Welche Sorten gibt es?
Mittlerweile gibt es über 5.000 verschiedene Sorten, aber nur zwei Hauptarten und die unterscheiden sich sehr. Es ist wichtig, beim Kauf genau hinzuschauen. Einmal gibt es die Garten-Chrysantheme, auch bekannt als Winteraster, und die Herbst-Chrysantheme, die jetzt häufig als Topfpflanze in Discountern und Gartencentern angeboten wird.
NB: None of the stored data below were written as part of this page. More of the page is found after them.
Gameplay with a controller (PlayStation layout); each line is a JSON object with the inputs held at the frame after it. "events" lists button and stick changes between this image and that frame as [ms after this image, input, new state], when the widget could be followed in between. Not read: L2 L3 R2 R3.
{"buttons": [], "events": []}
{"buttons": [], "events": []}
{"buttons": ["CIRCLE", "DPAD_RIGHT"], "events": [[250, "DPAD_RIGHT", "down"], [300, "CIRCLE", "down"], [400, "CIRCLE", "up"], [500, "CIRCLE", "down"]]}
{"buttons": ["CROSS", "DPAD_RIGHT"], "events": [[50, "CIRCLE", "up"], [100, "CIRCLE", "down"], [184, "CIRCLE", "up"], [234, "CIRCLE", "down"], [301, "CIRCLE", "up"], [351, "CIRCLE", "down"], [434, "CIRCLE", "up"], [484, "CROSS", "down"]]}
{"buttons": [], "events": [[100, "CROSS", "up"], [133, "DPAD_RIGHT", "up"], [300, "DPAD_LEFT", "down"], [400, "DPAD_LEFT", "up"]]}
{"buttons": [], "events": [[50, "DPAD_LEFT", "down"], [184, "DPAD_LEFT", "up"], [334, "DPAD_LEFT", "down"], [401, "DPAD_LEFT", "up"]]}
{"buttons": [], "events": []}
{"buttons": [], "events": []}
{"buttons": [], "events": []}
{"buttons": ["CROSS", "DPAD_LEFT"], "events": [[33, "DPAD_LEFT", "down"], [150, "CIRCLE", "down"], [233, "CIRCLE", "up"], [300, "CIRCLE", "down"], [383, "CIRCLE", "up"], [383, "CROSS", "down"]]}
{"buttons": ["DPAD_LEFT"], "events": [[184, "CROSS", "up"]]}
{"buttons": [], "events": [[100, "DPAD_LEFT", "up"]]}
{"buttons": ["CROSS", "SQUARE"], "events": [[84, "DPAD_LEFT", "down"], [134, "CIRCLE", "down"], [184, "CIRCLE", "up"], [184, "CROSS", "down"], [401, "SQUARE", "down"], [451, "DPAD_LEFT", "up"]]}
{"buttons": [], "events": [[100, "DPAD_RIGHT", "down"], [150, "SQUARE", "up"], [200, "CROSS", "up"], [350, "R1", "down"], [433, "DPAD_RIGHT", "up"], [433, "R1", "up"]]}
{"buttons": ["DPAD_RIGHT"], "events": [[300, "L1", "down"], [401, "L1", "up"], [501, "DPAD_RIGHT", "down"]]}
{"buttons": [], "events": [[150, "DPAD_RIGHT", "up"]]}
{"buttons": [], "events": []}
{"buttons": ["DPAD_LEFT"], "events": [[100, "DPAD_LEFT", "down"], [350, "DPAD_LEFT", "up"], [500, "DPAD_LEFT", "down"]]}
Sie ist nicht immer winterhart und hat oft bunte gefüllte Blätter, die weniger nützlich für die Insekten sind.
Garten-Chrysantheme, die winterharte Staude
Die Garten-Chrysantheme dagegen ist winterhart, ist als Staudenpflanze mehrjährig und es gibt sie auch mit ungefüllten Blüten. Dann ist sie eine wichtige Nahrungsquelle für Insekten in der kühleren Jahreszeit. Sie kann im Garten und im Topf überwintert werden und treibt im nächsten Jahr wieder neu aus. Es lohnt sich also, genau hinzuschauen, welche Art man kauft.
Tipps zur Pflege von Garten-Chrysanthemen:
- Der Standort sollte sonnig bis halbschattig sein
- Sie gedeihen im Beet und im Topf
- Sie brauchen regelmäßig Wasser, gerade in der Wachstumsphase
- Staunässe ist zu vermeiden
- Im März werden die alten Triebe bodentief zurückgeschnitten.
- Wer einen buschigen Wuchs möchte, schneidet die neuen Triebe im Laufe des Jahres immer mal ab, das fördert den buschigen Wuchs.
Beliebte Garten-Chrysanthemen:
Empfehlenswert für eine schöne Blüte im späteren Herbst ist die zitronengelbe ’Citronella' und die violett-rosa ’Schweizerland'
Bewährt in punkto Winterhärte und Standfestigkeit haben sich ’Anja’s Bouquet’ (rosaviolett), ‘Bienchen’ (orangegelb) und ‘Hebe’ (zartrosa).